Internet brands embrace physical stores
SHORT HILLS, N.J. – Online retailers are getting physical.
A growing number of brands born on the internet are opening brick-and-mortar stores and moving into the suburban malls once considered doomed as more Americans shopped online.
But they’re taking it even further by doublingdown on the tactile experience. Online mattress retailer Casper is opening stores that allow customers to book naps and test out mattresses before buying. Online tailor Indochino decided to borrow from the old Savile Row model where customers can be measured face-to-face for custom suits.
“Online brands have embraced clicks-to-bricks,” said Faith Hope Consolo, chairman of Prudential Douglas Elliman’s retail division. “Shoppers love to touch, interact and try on in person, and malls are upping the ante by offering immersive experiences that are exciting and memorable.”
The store openings mark a shift for formerly online-only brands that just a few years ago believed they didn’t need a physical presence to generate robust sales growth.
Digital natives are finding that the cost of acquiring new customers online is soaring as competition for eyeballs has increased the cost of online ads on Google and other platforms.

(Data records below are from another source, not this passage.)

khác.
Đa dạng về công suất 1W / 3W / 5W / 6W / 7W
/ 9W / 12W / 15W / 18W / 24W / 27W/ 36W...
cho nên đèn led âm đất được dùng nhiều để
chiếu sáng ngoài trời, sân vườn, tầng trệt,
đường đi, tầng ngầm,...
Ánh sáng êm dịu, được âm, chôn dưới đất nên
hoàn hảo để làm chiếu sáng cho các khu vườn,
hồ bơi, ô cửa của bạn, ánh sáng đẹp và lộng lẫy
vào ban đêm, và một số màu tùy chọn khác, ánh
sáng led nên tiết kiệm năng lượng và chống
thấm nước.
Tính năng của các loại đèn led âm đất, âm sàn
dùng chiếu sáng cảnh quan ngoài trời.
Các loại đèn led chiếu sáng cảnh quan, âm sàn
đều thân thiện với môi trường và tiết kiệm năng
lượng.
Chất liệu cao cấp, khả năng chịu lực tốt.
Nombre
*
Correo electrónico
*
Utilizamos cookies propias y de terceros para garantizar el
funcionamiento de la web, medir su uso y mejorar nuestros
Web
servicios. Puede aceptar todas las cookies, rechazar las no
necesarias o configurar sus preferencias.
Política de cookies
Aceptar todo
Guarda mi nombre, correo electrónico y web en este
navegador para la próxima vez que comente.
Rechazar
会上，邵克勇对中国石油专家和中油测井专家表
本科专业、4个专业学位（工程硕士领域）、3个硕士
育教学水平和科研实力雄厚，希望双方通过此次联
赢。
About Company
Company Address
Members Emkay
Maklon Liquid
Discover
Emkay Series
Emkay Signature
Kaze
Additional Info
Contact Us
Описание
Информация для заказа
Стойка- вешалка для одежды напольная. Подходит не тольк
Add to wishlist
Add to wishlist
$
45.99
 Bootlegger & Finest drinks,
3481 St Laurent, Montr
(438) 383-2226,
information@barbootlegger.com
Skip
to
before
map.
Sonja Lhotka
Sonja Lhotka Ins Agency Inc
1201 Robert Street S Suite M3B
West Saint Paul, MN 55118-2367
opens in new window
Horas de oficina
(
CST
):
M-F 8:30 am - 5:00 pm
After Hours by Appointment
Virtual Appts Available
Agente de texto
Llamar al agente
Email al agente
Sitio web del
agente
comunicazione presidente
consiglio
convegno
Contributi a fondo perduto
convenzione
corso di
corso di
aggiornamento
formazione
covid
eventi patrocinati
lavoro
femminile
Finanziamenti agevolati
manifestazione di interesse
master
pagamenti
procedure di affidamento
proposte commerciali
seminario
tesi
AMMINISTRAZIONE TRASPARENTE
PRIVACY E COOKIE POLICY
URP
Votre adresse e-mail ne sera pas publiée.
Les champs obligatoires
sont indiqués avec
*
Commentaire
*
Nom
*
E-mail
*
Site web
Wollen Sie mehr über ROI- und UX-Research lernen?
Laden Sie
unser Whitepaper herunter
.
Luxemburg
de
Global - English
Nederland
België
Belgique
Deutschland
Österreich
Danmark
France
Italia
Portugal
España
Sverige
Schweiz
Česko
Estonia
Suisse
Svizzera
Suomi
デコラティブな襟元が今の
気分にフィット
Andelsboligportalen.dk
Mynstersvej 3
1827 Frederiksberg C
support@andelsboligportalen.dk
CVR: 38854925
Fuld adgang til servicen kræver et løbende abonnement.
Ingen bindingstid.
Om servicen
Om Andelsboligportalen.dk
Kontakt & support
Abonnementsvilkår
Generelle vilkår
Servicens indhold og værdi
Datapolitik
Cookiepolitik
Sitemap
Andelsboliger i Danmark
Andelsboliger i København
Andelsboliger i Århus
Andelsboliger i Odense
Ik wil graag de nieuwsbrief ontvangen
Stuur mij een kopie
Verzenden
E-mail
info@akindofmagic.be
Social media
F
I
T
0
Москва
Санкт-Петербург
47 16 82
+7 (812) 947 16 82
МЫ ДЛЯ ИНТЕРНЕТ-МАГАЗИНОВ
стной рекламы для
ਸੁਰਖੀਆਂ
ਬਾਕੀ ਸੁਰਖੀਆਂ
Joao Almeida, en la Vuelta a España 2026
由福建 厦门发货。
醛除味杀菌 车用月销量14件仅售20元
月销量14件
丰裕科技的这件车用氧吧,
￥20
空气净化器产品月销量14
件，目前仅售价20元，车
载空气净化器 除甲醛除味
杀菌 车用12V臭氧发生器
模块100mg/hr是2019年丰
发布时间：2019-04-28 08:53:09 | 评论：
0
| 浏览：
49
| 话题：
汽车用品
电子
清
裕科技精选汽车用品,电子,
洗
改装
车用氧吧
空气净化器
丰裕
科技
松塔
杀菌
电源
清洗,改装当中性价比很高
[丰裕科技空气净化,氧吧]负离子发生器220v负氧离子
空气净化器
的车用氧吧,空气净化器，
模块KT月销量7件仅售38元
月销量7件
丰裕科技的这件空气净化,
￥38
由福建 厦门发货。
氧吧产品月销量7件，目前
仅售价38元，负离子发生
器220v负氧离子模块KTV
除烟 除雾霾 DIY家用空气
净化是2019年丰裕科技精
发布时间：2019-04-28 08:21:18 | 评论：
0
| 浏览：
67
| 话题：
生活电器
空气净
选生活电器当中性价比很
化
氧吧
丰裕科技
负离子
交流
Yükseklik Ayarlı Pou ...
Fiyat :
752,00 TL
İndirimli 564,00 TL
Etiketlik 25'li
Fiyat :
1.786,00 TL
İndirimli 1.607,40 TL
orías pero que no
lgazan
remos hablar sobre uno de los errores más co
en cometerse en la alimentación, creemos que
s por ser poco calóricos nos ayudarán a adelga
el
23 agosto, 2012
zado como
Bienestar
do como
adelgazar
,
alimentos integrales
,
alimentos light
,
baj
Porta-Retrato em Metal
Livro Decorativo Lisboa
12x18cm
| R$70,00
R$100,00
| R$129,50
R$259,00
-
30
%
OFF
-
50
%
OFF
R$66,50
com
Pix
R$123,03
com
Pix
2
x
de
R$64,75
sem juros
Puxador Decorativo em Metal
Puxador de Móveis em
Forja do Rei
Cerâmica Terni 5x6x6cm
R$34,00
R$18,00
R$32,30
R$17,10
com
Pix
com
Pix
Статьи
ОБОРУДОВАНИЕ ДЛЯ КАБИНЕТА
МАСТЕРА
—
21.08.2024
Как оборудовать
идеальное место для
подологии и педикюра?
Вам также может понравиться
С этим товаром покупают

At the same time, opening a store has become more affordable as higher mall vacancies have prompted landlords to offer flexible leases and other perks. It can be 10 times more expensive to acquire a new customer online as it is with a physical store, said Jim Ward, who heads recruiting for online brands for mall owner CBL.
There are now about 600 stores across the country from these online natives, according to Green Street Advisors, a real estate research firm. Bonobos, which now has 60 stores and sells men’s clothing, plans to have 100 by 2020. Online eyewear retailer Warby Parker, which opened its first store in 2013, will have nearly 100 stores by year-end.
Casper plans to have about 200 stores in the next two to three years, up from the current 20. Fabletics, an active sportswear brand co-founded by celebrity Kate Hudson, aims to quadruple the number to 100.
For a brand that’s less than 10 years old, new store openings mean a 45 percent increase on average in online traffic, says a recent survey by International Council of Shopping Centers.
But not every mall is benefiting from the shift by online retailers. Digital brands are clustering in toptier shopping centers, driving an increasingly large gap between the poshest of malls and those struggling to fill vacancies. While many online brands are planting stores in tourist destinations around New York and Los Angeles, they’re also launching stores in Oklahoma City and Birmingham, Alabama.
“We’re not considering anything outside of the premier malls,” said Dave Gilboa, co-founder and coCEO of Warby Parker.